Supplied material: Begin

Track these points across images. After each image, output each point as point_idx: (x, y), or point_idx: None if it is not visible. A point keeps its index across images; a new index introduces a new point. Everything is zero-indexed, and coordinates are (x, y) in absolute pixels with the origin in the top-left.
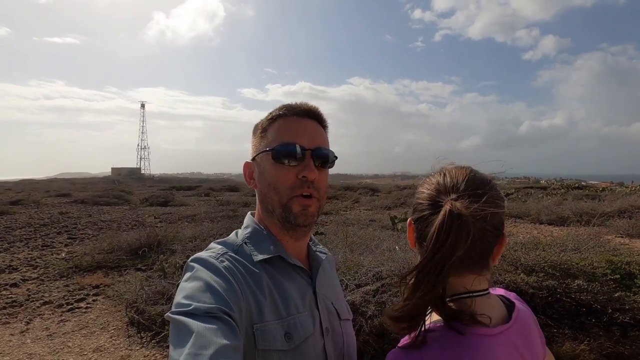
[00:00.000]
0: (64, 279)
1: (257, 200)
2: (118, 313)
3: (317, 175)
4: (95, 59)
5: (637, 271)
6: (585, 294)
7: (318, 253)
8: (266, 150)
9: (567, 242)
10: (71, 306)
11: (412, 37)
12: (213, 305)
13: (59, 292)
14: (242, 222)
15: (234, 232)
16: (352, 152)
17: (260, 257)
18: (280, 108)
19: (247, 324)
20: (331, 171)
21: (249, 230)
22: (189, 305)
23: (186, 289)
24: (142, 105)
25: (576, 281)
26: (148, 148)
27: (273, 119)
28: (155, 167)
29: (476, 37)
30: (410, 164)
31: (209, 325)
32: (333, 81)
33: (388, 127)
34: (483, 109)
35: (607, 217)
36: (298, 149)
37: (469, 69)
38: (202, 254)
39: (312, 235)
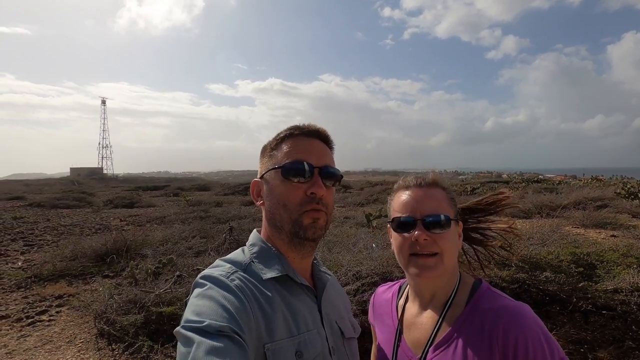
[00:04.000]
0: (22, 290)
1: (264, 218)
2: (86, 325)
3: (325, 192)
4: (52, 51)
5: (597, 262)
6: (552, 284)
7: (323, 273)
8: (275, 168)
9: (534, 235)
10: (32, 319)
11: (382, 34)
12: (225, 324)
13: (17, 304)
14: (215, 223)
15: (240, 249)
16: None
17: (269, 275)
18: (289, 128)
19: (257, 343)
20: None
21: (256, 248)
22: (202, 322)
23: (197, 305)
24: (103, 102)
25: (544, 273)
26: (110, 146)
27: (282, 139)
28: (119, 166)
29: (443, 36)
30: (382, 160)
31: (220, 344)
32: (304, 78)
33: (359, 123)
34: (450, 107)
35: (565, 209)
36: (307, 166)
37: (436, 67)
38: (213, 272)
39: (316, 256)
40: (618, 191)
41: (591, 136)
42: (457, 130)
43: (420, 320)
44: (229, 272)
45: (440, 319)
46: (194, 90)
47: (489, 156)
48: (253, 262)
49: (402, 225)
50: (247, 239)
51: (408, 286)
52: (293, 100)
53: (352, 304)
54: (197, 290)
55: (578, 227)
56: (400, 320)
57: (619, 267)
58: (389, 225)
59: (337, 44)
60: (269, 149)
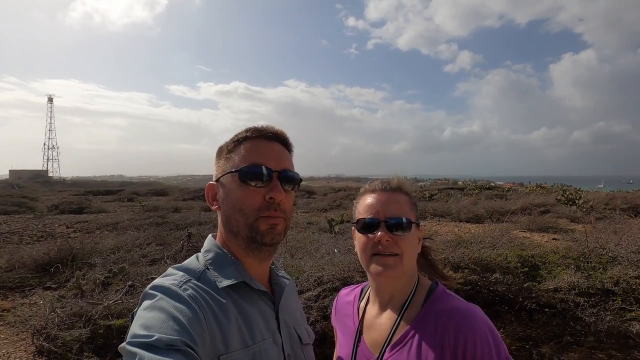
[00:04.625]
0: None
1: (219, 223)
2: (22, 342)
3: (284, 196)
4: None
5: (540, 263)
6: (500, 285)
7: (281, 279)
8: (232, 171)
9: (485, 239)
10: None
11: (347, 43)
12: (176, 337)
13: None
14: (172, 229)
15: (194, 256)
16: None
17: (225, 283)
18: (247, 130)
19: (212, 356)
20: None
21: (211, 254)
22: (150, 336)
23: (145, 318)
24: (50, 99)
25: (494, 275)
26: (57, 148)
27: (239, 141)
28: (68, 169)
29: (404, 47)
30: (346, 166)
31: (170, 359)
32: (269, 83)
33: (324, 130)
34: (410, 116)
35: (513, 214)
36: (265, 170)
37: (397, 78)
38: (164, 281)
39: (274, 260)
40: (558, 198)
41: (537, 147)
42: (417, 139)
43: (380, 321)
44: (181, 281)
45: (398, 319)
46: (153, 90)
47: (447, 164)
48: (208, 269)
49: (366, 226)
50: None
51: (370, 288)
52: (257, 105)
53: (313, 310)
54: (146, 302)
55: (524, 231)
56: (361, 322)
57: (559, 268)
58: (353, 227)
59: (302, 51)
60: (226, 150)
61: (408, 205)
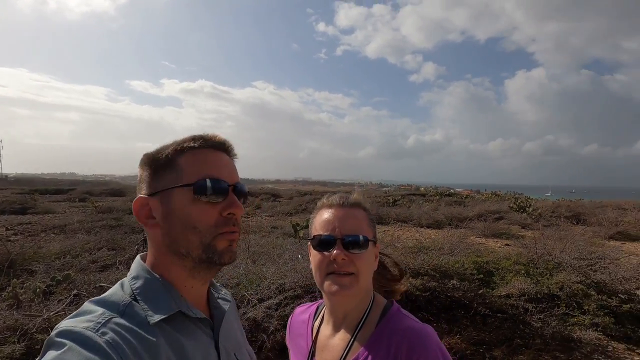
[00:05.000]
0: None
1: (152, 244)
2: None
3: (243, 211)
4: None
5: (494, 269)
6: (457, 292)
7: (220, 301)
8: (184, 185)
9: (444, 245)
10: None
11: (317, 48)
12: None
13: None
14: (128, 233)
15: (119, 283)
16: (256, 156)
17: (157, 317)
18: (192, 139)
19: None
20: None
21: (139, 282)
22: None
23: None
24: None
25: (451, 281)
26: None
27: (182, 150)
28: (12, 165)
29: (372, 55)
30: (313, 170)
31: None
32: (237, 83)
33: (292, 133)
34: (377, 122)
35: (470, 220)
36: (223, 184)
37: (365, 84)
38: (76, 324)
39: (213, 280)
40: (511, 205)
41: (493, 156)
42: (383, 145)
43: (333, 342)
44: (99, 322)
45: (352, 340)
46: (112, 85)
47: (411, 170)
48: (136, 300)
49: (321, 244)
50: None
51: (325, 307)
52: (224, 105)
53: (273, 319)
54: (50, 354)
55: (480, 237)
56: (314, 342)
57: (510, 274)
58: (309, 243)
59: (272, 53)
60: (164, 160)
61: (366, 221)
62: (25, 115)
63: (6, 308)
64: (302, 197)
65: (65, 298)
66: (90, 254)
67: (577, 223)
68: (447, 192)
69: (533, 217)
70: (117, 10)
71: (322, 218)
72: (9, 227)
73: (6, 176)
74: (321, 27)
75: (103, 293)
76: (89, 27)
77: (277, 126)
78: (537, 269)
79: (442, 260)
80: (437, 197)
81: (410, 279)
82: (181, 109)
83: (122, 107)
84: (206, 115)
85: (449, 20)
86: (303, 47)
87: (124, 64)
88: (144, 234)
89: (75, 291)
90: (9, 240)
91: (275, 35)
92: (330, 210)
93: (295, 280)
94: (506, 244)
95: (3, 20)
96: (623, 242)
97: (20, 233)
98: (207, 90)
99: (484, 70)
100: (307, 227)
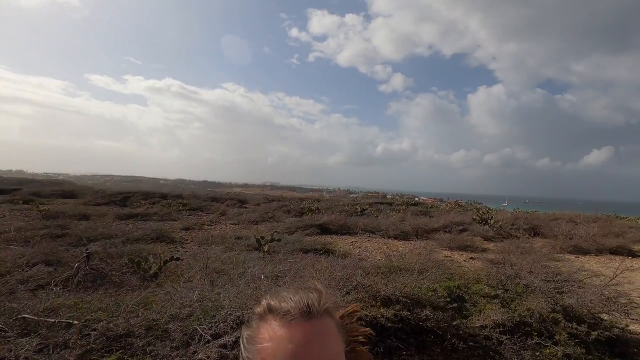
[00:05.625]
0: None
1: None
2: None
3: None
4: None
5: (465, 294)
6: (430, 322)
7: None
8: None
9: (414, 265)
10: None
11: (289, 53)
12: None
13: None
14: (72, 244)
15: None
16: (224, 159)
17: None
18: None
19: None
20: (198, 178)
21: None
22: None
23: None
24: None
25: (424, 312)
26: None
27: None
28: None
29: (343, 64)
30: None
31: None
32: (206, 83)
33: (261, 137)
34: (346, 129)
35: (435, 231)
36: None
37: (336, 92)
38: None
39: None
40: (474, 217)
41: (455, 167)
42: (352, 152)
43: None
44: None
45: None
46: (70, 78)
47: (378, 177)
48: None
49: None
50: (112, 268)
51: None
52: (192, 105)
53: None
54: None
55: (446, 249)
56: None
57: (483, 300)
58: None
59: (243, 55)
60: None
61: (336, 336)
62: None
63: None
64: (270, 203)
65: None
66: (22, 270)
67: (534, 235)
68: (413, 202)
69: (494, 229)
70: (81, 1)
71: (279, 346)
72: None
73: None
74: (294, 32)
75: (26, 327)
76: (47, 15)
77: (246, 129)
78: (506, 291)
79: (414, 286)
80: (404, 207)
81: (381, 308)
82: (146, 108)
83: (81, 102)
84: (173, 115)
85: (418, 34)
86: (275, 51)
87: (84, 57)
88: (86, 249)
89: None
90: None
91: (247, 38)
92: (289, 328)
93: None
94: (471, 257)
95: None
96: (577, 255)
97: None
98: (175, 90)
99: (449, 84)
100: (272, 240)
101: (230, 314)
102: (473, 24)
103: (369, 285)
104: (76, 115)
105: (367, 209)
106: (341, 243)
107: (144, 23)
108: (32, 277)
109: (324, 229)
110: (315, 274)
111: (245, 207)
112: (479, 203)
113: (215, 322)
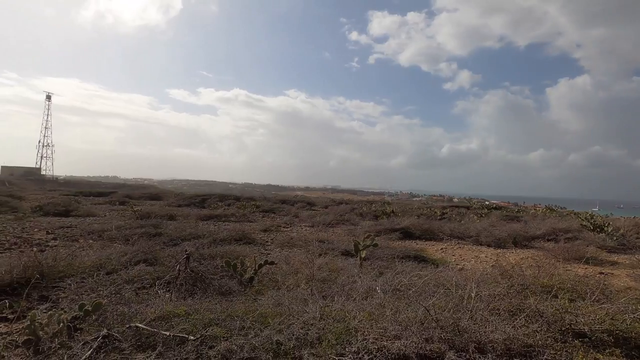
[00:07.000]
0: None
1: None
2: None
3: None
4: None
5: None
6: None
7: None
8: None
9: (565, 284)
10: None
11: (349, 57)
12: None
13: None
14: (166, 244)
15: None
16: (286, 163)
17: None
18: None
19: None
20: (263, 182)
21: None
22: None
23: None
24: (48, 97)
25: None
26: (52, 145)
27: None
28: (62, 168)
29: (405, 64)
30: (343, 178)
31: None
32: (269, 91)
33: (323, 140)
34: (408, 131)
35: (536, 239)
36: None
37: (397, 93)
38: None
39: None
40: (584, 224)
41: (533, 167)
42: (414, 154)
43: None
44: None
45: None
46: (154, 94)
47: (441, 180)
48: None
49: None
50: (208, 270)
51: None
52: (257, 113)
53: None
54: None
55: (559, 261)
56: None
57: None
58: None
59: (304, 61)
60: None
61: None
62: (74, 121)
63: (22, 344)
64: (338, 206)
65: (93, 340)
66: (126, 268)
67: None
68: (494, 205)
69: (614, 237)
70: (167, 23)
71: None
72: (50, 231)
73: (57, 178)
74: (354, 36)
75: (140, 338)
76: (139, 39)
77: (307, 134)
78: None
79: (619, 318)
80: (486, 211)
81: (581, 350)
82: (217, 117)
83: (162, 114)
84: (240, 122)
85: (487, 26)
86: (335, 56)
87: (166, 74)
88: (185, 251)
89: (104, 331)
90: (47, 246)
91: (307, 45)
92: None
93: (415, 342)
94: (600, 272)
95: (65, 35)
96: None
97: (60, 237)
98: (242, 99)
99: (524, 79)
100: (369, 246)
101: (368, 342)
102: (552, 9)
103: (549, 313)
104: (158, 127)
105: (447, 213)
106: (430, 249)
107: (214, 39)
108: (136, 276)
109: (407, 234)
110: (447, 290)
111: (314, 210)
112: (562, 208)
113: (357, 354)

Supplied material: End

■ What you have to do:
Take the stretch of lines above from the one containing "53: (352, 304)" through the one containing "60: (269, 149)" and repeat it exactly, adding no other line.

■ Result of the exercise:
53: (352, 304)
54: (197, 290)
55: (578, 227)
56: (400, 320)
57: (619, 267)
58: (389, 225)
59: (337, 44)
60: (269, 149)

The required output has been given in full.